The first instance in which the trinity is implied in the bible is in Genesis chapter 1 verse 26. “And God said, “Let us make man in our image, after our likeness.” However, the doctrine of the trinity is a complex one. We as Christians believe just as much as the Jews believe, that God is one. We do not believe in three Gods. We will recite with the Jew, “Hear, O Israel: The Lord our God is one Lord.” (Deuteronomy 6 verses 4-9). In the new Testament we are reminded that there is “one God and Father of us all, who is above all and through all and in all.”

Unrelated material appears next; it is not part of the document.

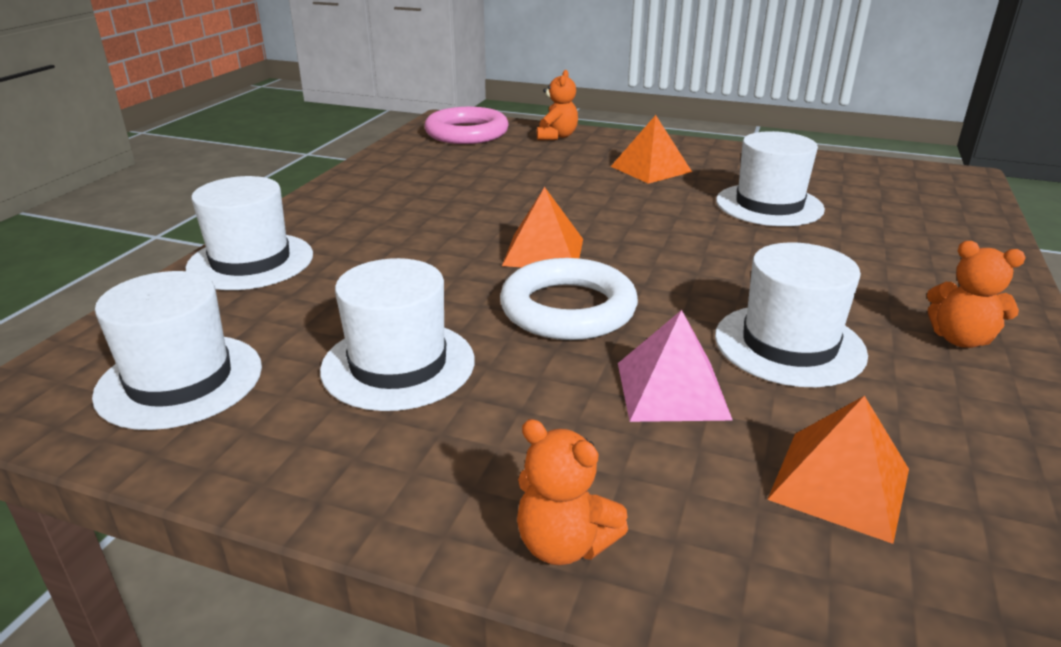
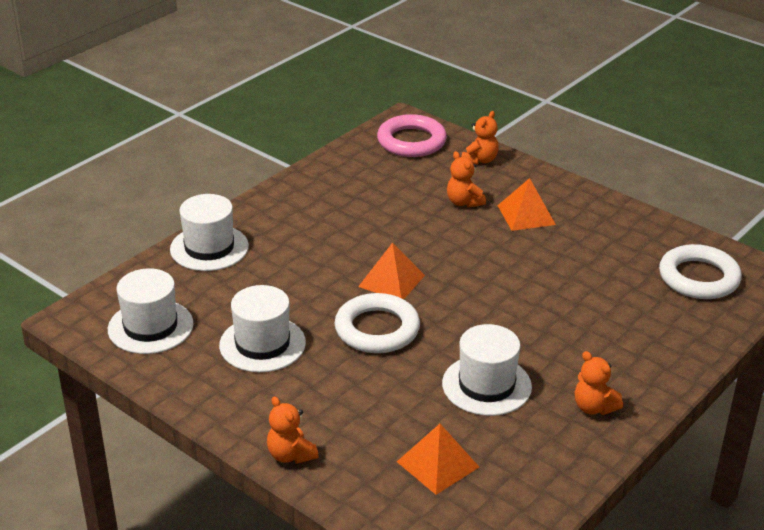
camera: 20 degrees right, 5 degrees up
pink pyramid [618,310,733,422] -> none
white hat [716,131,825,226] -> none
none -> orange teddy bear [447,151,486,207]
none -> white ring [659,244,742,299]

However, we believe that there are three persons within God, each with knowledge, feeling and will, namely Father, Son and Holy Spirit.
I would suggest that no one really fully understands the Trinity. Perhaps the best illustration we could use is that of light, heat and air. Each of these three make up the environment, yet each obeys its own laws. Together, they make up the environment.
The bible speaks of each of these elements in relation to God.
Light: “This is the message we have heard from Him and proclaim to you, that God is light and in Him there is no darkness at all.” (1 John 1:5) Heat: “For our God is a consuming fire” (Hebrews 12:29) Air, breath or Wind: “The wind blows where it wills, and you hear the sound of it, but you do not know whence it comes or whither it goes: so is everyone who is born of the Spirit.”